Tuesday, February 24, 2009
I Don't Like It: Harem Pants
If you saw any photos from the runway shows at New York Fashion Week, you may have noticed that the 70's/80's Redux is continuing...and now we're recycling the absolute worst parts of it. Really, the parts everyone jokes about they will now be wearing. Quick, everyone, scour the thrift stores for all the crap that usually gets left behind.
Don't know what i'm talking about? A summary: Marchesa is pimping brightly colored jumpsuits with unattractive bows. Marc Jacobs showed a bright pink jacket with heavy shoulder pads that screamed "Tess McGill, wear me!". And Donna Karan? Well, they look like, no, they are the belted jackets my mother wore around the time of my birth. Holy jesus.
The worst part? This is merely an extension of the showings last fall, and thus the offending items are already trickling into stores near you. If you open the March issue of Elle, inside you will find things worse than Jessica Alba. You will find a solid 10 or so page trend report of vomit-inducing resurgences. The shoulder pads. The grandma purses. The Harem Pant.
Yes. Harem Pants. They're back. Surprise! On the Elle website, there's actually a style tip section called: "How Can I Make Spring's Slouchy Trousers Work For Me?"
My Answer: YOU CAN'T.
Elle's Answer: "But that's the beauty of them: They're unique enough that you don't need anything else to look chic. You're the girl rocking those cool pants in a roomful of boot-cut denim and overly thought-out accessories! That's a very cool thing to be." (Source)

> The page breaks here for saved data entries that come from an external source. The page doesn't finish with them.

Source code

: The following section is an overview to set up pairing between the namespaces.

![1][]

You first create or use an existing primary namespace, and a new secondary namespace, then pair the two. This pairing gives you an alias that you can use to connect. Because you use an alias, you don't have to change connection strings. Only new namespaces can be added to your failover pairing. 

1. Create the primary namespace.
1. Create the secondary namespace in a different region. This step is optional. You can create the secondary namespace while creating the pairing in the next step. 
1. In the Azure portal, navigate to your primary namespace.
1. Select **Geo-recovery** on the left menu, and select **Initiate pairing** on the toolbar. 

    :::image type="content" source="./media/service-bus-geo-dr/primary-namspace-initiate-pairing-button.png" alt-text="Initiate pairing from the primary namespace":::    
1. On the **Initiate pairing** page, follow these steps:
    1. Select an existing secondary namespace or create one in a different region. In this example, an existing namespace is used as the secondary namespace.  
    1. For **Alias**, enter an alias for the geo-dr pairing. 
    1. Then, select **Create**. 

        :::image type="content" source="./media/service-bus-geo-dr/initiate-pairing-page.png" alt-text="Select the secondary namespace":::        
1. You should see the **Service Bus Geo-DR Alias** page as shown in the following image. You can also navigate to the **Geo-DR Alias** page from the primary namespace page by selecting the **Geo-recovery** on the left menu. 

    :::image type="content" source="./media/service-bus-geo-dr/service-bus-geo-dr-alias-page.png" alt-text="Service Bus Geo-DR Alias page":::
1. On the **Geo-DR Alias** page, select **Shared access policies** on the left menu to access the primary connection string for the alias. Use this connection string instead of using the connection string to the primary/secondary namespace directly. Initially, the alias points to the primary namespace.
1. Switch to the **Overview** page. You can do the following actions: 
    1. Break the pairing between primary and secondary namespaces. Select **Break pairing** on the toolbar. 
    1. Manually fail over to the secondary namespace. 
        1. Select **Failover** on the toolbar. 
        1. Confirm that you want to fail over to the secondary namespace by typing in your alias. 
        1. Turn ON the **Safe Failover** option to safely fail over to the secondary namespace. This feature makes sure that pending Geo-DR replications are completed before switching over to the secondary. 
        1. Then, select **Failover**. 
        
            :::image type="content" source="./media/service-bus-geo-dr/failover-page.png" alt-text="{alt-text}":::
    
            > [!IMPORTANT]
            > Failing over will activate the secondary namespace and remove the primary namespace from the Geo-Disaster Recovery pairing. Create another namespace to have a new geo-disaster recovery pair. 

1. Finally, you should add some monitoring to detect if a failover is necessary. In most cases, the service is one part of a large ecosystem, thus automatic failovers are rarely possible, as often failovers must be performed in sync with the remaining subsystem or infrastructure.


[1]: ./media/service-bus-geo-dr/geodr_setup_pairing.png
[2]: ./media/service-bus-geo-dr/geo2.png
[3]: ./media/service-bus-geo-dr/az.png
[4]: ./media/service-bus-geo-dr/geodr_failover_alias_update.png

OMG. OMFG. zOMFG. You're joking, right? First, i remember the last time this happened, and thankfully i was young enough not to be a part of it (though i did have my fair share of patterned windbreakers as a child, bad scene) and looking back, it's like we made it through a small apocalypse. Thus, i, for one, will not be participating in this trend. Hell to the naw.
When an item of clothing can be described (by fashion rags, not me) as having a "Paper-bag waist" it is not a good thing, ladies and gentlemen. These pants, with their billows of fabric, low slung crotches, and pegged legs will not make you look "coltish" and "long-limbed" (especially if you're short). They will make you look like MC Hammer possibly wearing a diaper. Thus, you know the only people who will wear these pants are tall fashionistas, and ironic-minded hipsters (Case in point: Silence & Noise already offers a slightly more tailored version of the Harem pant available through Urban Outfitters) who will (let's face it) wear anything ugly in an effort to look painfully chic (it only works sometimes).
Don't do it. If you ignore it, it will go away. This is like a gateway drug to a word of hurt. Harem pants lead to a photo album full of bad outfits that you'll be looking at in 2020 and seriously regretting. Think of future you.